Temos uma nova categoria atuante: ‘influenciador digital’ que alimentam o populacho com banalidades e futilidades, criticamente são meros veículos de fofocas. Uma busca no universo da música nos evidenciará pessoas do sexo feminino com corpos modelados em academias e por treinadores pessoais que vivem muito mais de exibir seus corpos padronizados (alguns até com um exagero artificial e desproporcional) em veículos onde os anunciantes pagam por visitas ou cliques. Voz, letra, conteúdo, música mesmo, qual?
Alienados, embora insistam em se dizer participativos, não leem, não escrevem, não fazem cálculos, não se informam adequadamente, ficam navegando na superfície das ondas das redes sociais.

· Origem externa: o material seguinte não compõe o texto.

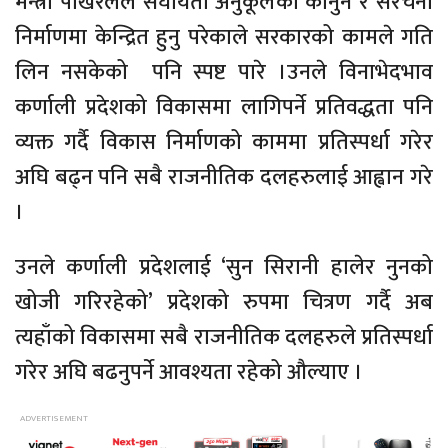
मन्त्री पोखरेलले संघीयता अनुकूलको कानुन र संरचना
निर्माणमा केन्द्रित हुनु परेकाले सरकारको कामले गति
लिन नसकेको पनि स्पष्ट पारे ।उनले विनाभेदभाव
कर्णाली प्रदेशको विकासमा लागिपर्ने प्रतिवद्धता पनि
व्यक्त गर्दै विकास निर्माणको काममा प्रतिस्पर्धा गरेर
अघि बढ्न पनि सबै राजनीतिक दलहरुलाई आह्वान गरे
।
उनले कर्णाली प्रदेशलाई ‘सुन सिरानी हालेर नुनको
खोजी गरिरहेको’ प्रदेशको रुपमा चित्रण गर्दै अब
त्यहाँको विकासमा सबै राजनीतिक दलहरुले प्रतिस्पर्धा
गरेर अघि बढनुपर्ने आवश्यता रहेको औल्याए ।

Fala-se muito em reinventar o mundo, a vida com os produtos digitais que nos são empurrados neuro tecnologicamente pelo neuro marketing. Em breve, chips implantados diretamente nos nossos cérebros tomarão decisões mais acertadas por nós. Fim da capacidade humana de escolha. A ciência e a religião, em confronto, sempre discutiram o ‘livre-arbítrio’. Encerrada a discussão. A tecnologia detecta e potencializa nossas preferências por hábitos de consumo. Editoras estão falindo e livrarias fechando. Uma boa parte da história da humanidade se deve aos livros e sua influência civilizatória. Para as atividades de ensino e aprendizagem, como estão matando os PROFESSORES, não existem mais escritores, foi criada a categoria de ‘conteudista’. Pode-se adjetivar: muito restrito, muito sintético, objetivo, uma única ideia direcionada.

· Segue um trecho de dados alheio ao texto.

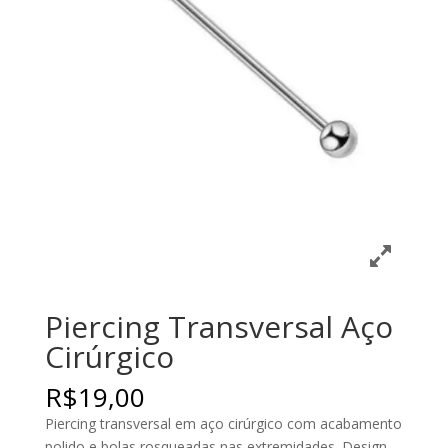
Piercing Transversal Aço
Cirúrgico
R$
19,00
Piercing transversal em aço cirúrgico com acabamento
polido e bolas rosqueadas nas extremidades. Design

A tecnologia isolou as pessoas nos seus mundos restritos, proporcionando-lhes a ilusão de que estão ‘conectados’ com o mundo em tempo real. Os relacionamentos virtuais substituíram os relacionamentos reais e simultaneamente a estupidez humana substituiu o respeito e a sensibilidade. A confirmação dessa tese pode ser obtida fazendo-se uma verificação da grosseria, pobreza e incorreção do vocabulário, da banalidade das expressões. O assassinato da língua vem de arrasto.
Escrever demanda alguns fatores essenciais, que nesta geração escapa ao domínio por preguiça e conveniência: conhecimento da língua; organização, habilidades de comunicação e prática, muita prática. Retornamos aos hieróglifos, agora denominados emojis.
As redes, em grande parte, servem muito bem às banalidades.
Evidentemente, essa característica desta geração também contamina as atividades profissionais, quando as pessoas portadoras de diplomas e de vários cursos, portanto aparentemente bem qualificadas, não demonstram nenhum conhecimento e muito menos interesse em se desenvolver naquilo que estão fazendo ou escrevendo. Aparentemente são incapazes de conceber, projetar e desenvolver um modelo de formulário aplicável à realidade do seu ambiente de trabalho para sua necessidade especifica. Nas redes os pares se socorrem. Assim, por exemplo, um documento que foi utilizado numa atividade de supermercado, é enviado para um colega pedinte (porque miserável, intelectualmente) para utilizar numa indústria sucro-alcooleira. Ajudar outros seres humanos é nobre. Mas quando substituímos a pesquisa, a criatividade e o fazer pela comodidade do pedir, pela incompetência em produzir, estamos perdendo o profissionalismo ou a dignidade.
Para encerrar, retorno ao raciocínio exposto no início deste texto, registrando que um autor não citado, mas certamente um pensador iluminado, escreveu: “Mais vale um asno vivo do que um filósofo morto, mas é melhor morrer como filósofo do que viver como um asno”.